*** Given entries ***

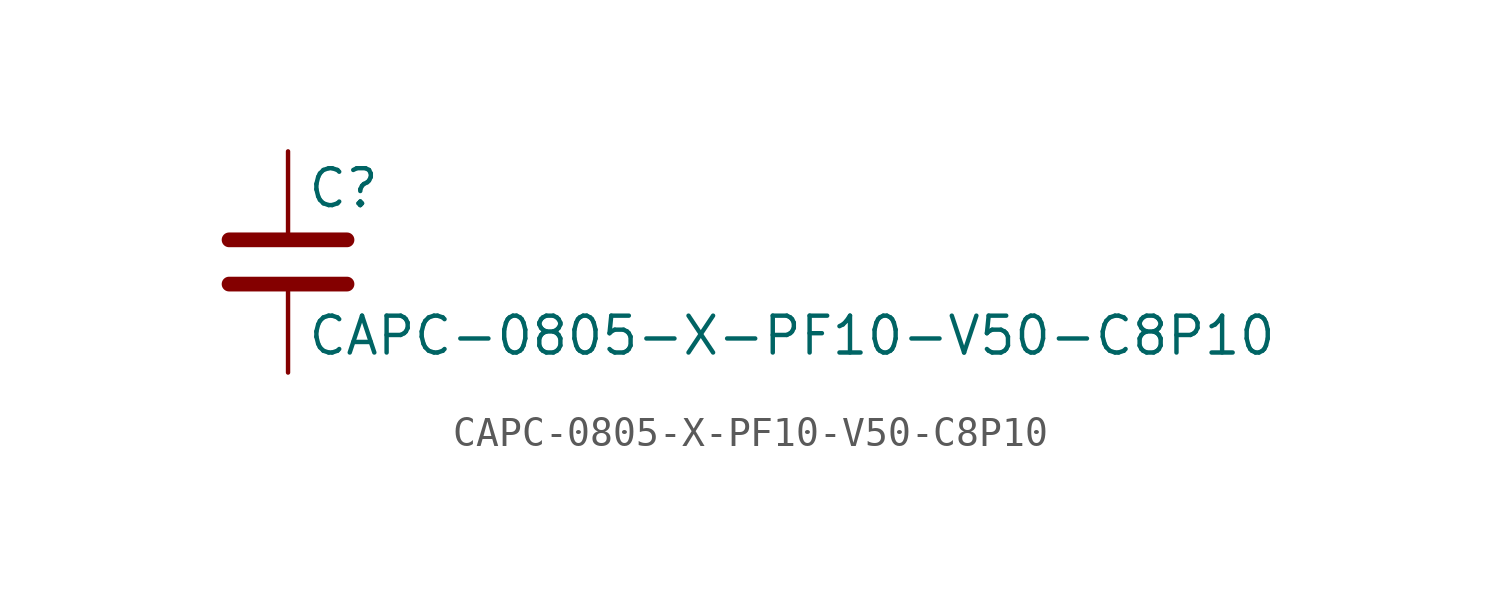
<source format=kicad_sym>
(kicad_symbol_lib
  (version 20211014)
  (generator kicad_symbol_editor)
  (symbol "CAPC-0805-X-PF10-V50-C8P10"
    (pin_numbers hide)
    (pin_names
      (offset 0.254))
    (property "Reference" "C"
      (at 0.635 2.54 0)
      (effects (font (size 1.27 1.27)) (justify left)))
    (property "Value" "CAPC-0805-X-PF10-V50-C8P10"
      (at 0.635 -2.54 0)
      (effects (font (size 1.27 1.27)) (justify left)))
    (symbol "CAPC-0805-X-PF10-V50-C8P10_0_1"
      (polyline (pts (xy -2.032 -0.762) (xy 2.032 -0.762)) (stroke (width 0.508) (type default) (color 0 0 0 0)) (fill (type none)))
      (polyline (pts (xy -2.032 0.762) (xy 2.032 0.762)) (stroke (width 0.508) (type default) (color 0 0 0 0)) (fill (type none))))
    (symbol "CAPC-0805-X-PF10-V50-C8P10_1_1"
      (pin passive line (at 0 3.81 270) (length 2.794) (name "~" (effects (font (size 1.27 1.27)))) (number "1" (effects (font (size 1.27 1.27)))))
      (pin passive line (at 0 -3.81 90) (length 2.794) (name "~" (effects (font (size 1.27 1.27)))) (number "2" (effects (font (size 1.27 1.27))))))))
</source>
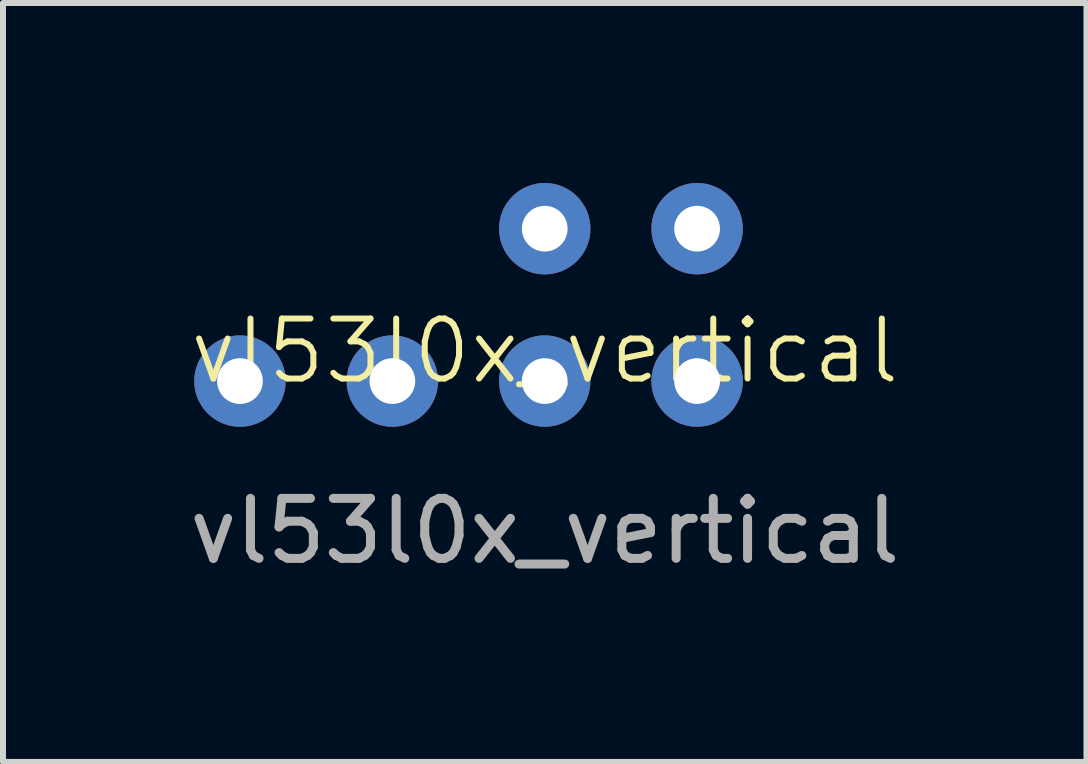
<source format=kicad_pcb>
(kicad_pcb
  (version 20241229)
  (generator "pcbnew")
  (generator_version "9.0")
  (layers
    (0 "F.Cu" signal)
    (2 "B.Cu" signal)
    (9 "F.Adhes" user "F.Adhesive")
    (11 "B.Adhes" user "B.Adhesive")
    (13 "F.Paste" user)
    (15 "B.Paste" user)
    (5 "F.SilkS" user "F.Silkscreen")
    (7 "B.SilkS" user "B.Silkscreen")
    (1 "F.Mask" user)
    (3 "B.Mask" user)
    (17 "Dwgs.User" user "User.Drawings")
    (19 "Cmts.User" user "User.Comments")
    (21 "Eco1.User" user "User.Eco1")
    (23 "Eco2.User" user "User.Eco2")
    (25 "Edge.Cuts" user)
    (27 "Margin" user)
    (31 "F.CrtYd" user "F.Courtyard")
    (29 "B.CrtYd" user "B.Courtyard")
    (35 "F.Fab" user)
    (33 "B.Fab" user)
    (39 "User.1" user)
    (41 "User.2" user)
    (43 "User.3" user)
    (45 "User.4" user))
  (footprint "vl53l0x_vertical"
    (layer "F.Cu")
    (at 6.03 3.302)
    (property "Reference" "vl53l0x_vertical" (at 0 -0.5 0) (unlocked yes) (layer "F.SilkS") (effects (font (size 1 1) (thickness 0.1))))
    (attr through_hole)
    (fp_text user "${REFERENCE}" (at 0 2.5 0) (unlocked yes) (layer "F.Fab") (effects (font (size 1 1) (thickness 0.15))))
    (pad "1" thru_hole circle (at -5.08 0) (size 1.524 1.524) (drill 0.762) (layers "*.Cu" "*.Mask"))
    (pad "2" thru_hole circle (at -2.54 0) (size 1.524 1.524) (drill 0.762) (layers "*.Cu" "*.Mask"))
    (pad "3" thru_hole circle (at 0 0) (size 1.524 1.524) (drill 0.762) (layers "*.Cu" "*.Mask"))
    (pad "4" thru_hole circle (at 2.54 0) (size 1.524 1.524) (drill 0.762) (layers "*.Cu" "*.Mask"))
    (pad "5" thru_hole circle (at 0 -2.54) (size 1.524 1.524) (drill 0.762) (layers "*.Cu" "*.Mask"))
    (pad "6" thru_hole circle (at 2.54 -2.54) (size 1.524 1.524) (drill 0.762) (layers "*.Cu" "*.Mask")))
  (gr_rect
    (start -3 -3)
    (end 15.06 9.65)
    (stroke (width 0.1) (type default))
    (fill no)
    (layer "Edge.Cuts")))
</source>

*** End of Given entries ***

Problem requirements. Tell how many lines above contain the word "CrtYd". Give the number alone.

Result for this exercise. 2